NASA SUITS 2025

As part of the 2024–2025 NASA SUITS ➚ program, I co-designed an augmented reality interface for astronauts to collect and analyze lunar surface data

Tools

Category

Design System
Selected by NASA as 1 of 10 national finalists

Timeline

9 months

Role

Lead UI designer on a team of 15 designers and 8 developers

Overview

Context

NASA SUITS (Spacesuit User Interface Technologies for Students) is an annual design challenge where student teams prototype UI solutions for future lunar missions. The RISD x Brown University team was selected as 1 of 10 national finalists. We designed a dual-monitor interface to assist mission controllers in monitoring astronaut and rover activity on the Moon. The left screen showed tasks, maps, pins, and controls; the right focused on telemetry and live video feeds.

My Role

As Lead UI Designer and UX Team Lead, I created the foundational design system used by 15 designers and 8 developers. I was responsible for its creation, evolution, and adoption across the entire interface.

Design Preview

Marking points of interest

Driving the pressurized rover

Performing terrain scans

Telemetry display

Research & Discovery

Evaluate early low-fidelity wireframes for reusable UI patterns

Develop a variable library for typography, spacing, and color roles

Build scalable components (cards, tabs, pins, alerts, overlays) in Figma

Iterations

Key change #1: Differentiate hazards from other points of interest

Problem

Users struggled to tell hazards apart from normal mission markers

Solution

Introduced distinct color codes, iconography, and alert framing styles

Key change #2: Separate hazards by level of criticality

Problem

When every hazard pops on on the map, it's hard to tell which ones are minor and which ones are life-threatening

Solution

Separated hazards into cautions (equipment failure) and warnings (life-threatening). Only warnings pop up on the map

Key change #3: Reduce cognitive load when viewing telemetry

Problem

Too many data points that look the same overwhelmed the UI and made it unreadable

Solution

Prioritized essential telemetry with collapsible data groups, responsive scaling, and adaptive information thresholds depending on user role

Impact

Significantly improved workflow for 15+ designers and 8+ developers

Having the core component library built by month 1 of our 9-month design sprint gave designers a solid understanding of our design system early on and allowed developers to get a head start on implementing the UI.

We were selected as national finalists!

Our RISD+Brown University team was selected as 1 of 10 national finalists for further mentorship, testing, and development.
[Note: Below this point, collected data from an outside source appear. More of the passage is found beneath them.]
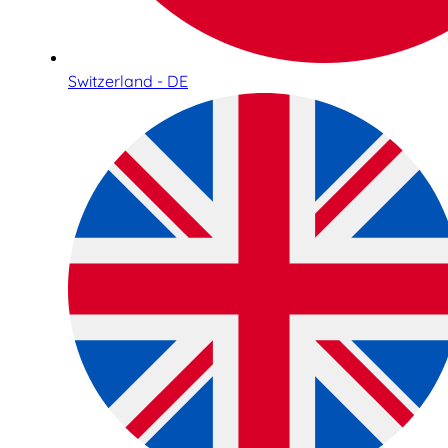
Switzerland - DE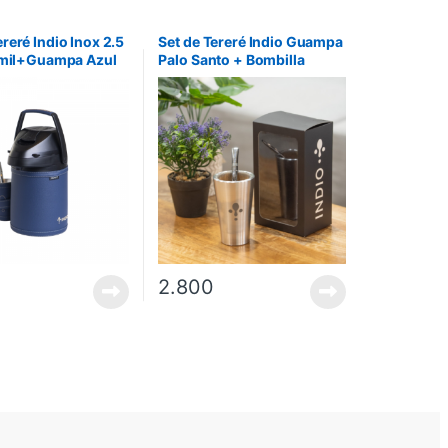
reré Indio Inox 2.5
Set de Tereré Indio Guampa
imil+Guampa Azul
Palo Santo + Bombilla
Alpaca Pico Ancho – Plata
2.800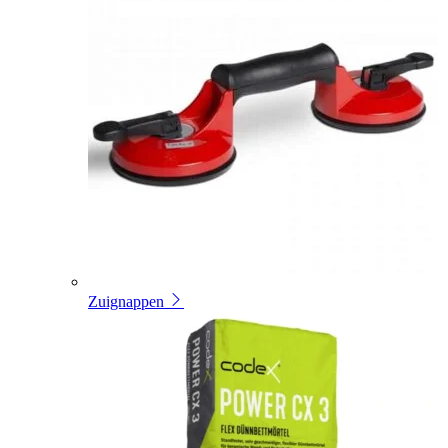
Zuignappen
At the end of our sprint, we had the opportunity to present our solution at the Johnson Space Center in Houston.

What I learned

1

How to scale design systems across large, interdisciplinary teams
I learned to balance visual consistency with flexibility while coordinating between 15 designers and 8 developers.

2

The importance of designing for high-stakes, real-time environments
I deepened my understanding of cognitive load, hierarchy, and urgency when designing for safety-critical use cases.

3

Effective cross-functional communication
I strengthened my ability to translate abstract UX principles into clear documentation, components, and developer-ready assets.